I have the soundtrack album of Burton’s Alice in Wonderland, Almost Alice to thank for Grace Potter and the Nocturnals. If the trio’s cover of Jefferson Airplane’s ‘White Rabbit’ featured on the album stays on the safe side of innovation, venturing only as far as the addition of a bass and eerie twangs on an acoustic guitar, it is certainly more successful than Pink’s unexciting adaptation for the film’s sequel.

Grace and her two current Nocturnals, Matt Burr and Benny Yurco, play the occasional alt-rock song like the live version of the originally bluesy ‘Nothing but the Water’. In this soulful festival tune livelier than the average Americana, the full power of the vocals rolls over the music’s simple composition while Grace skips barefoot from end to end of the stage.

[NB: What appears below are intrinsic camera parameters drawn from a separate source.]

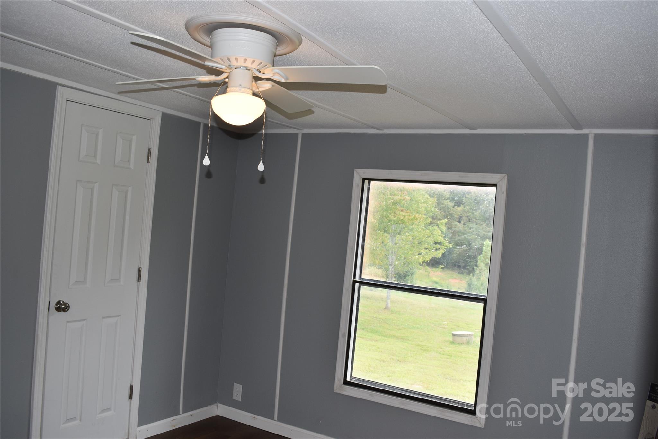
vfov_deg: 40.0
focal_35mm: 33
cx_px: 329
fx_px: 603
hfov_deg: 57.2
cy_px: 220
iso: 250
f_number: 5.6
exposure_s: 1/125
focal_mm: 22
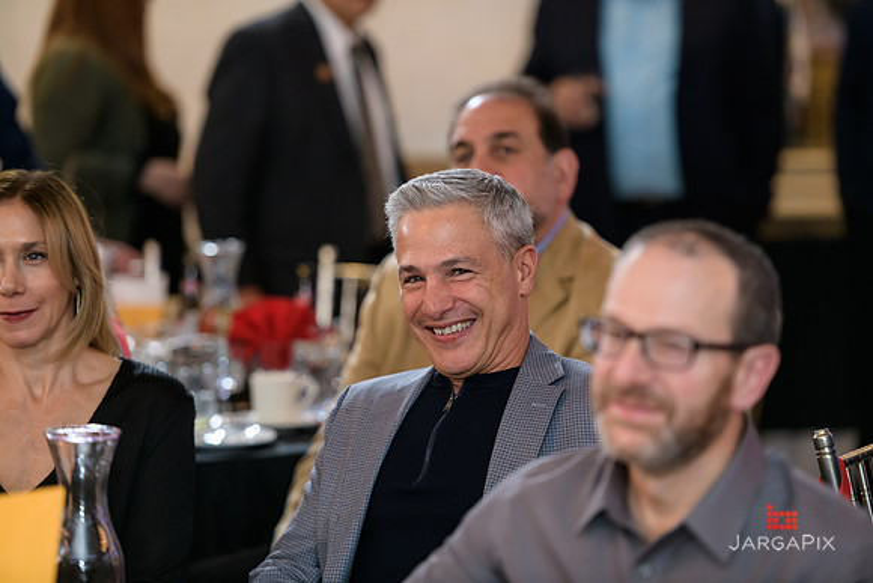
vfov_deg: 8.6
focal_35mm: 160
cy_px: 292
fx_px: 3881
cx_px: 436
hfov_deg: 12.8
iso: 1600
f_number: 3.2
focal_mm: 160
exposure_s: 1/125
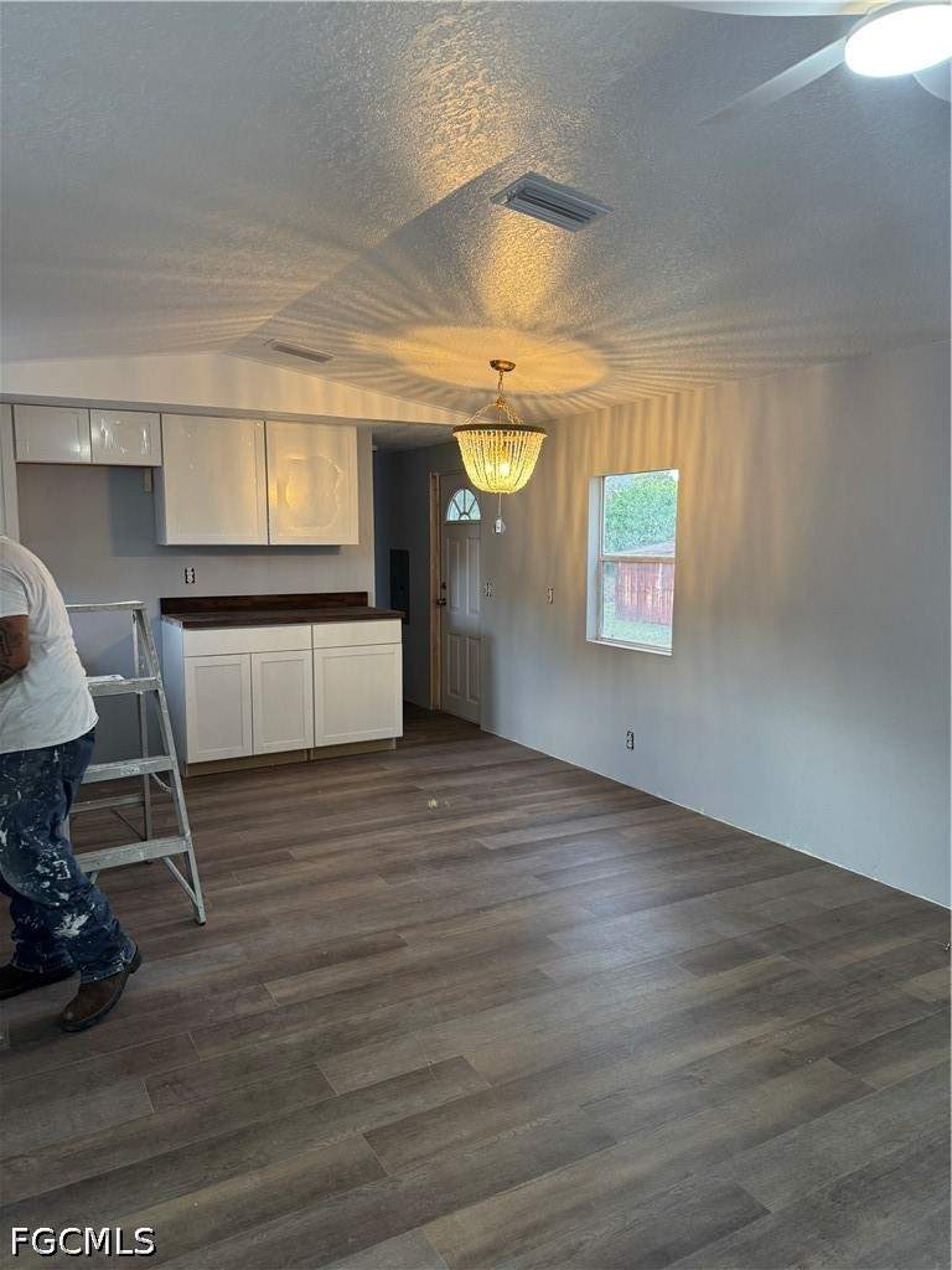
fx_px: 880
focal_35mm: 24
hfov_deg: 56.8
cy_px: 635
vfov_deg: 71.6
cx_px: 476
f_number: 1.78
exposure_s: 1/87
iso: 200
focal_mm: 6.76
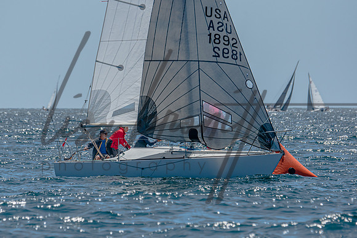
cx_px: 155
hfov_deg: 4.1
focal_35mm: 506
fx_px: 5020
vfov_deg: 2.7
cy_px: 135
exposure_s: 1/2000
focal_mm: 290
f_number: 5.6
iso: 200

This voice becomes the voice of a classic diva for the contemplative ‘Colors’ or the teasing modern blues of ‘Paris (Ooh La La)’, both taken from the band’s 2010 album. Alone in solo debut Midnight, however, Grace Potter falls into the trap of overly-synthesised, repetitive tunes with no more impact than a weak Lorde superimposed on a noughties dance soundtrack.

Grace is better off with her Nocturnals’ swinging bass and folk undertones, and chances are you’ll want to kick your boots off too and skip along to the easy-going indie rock.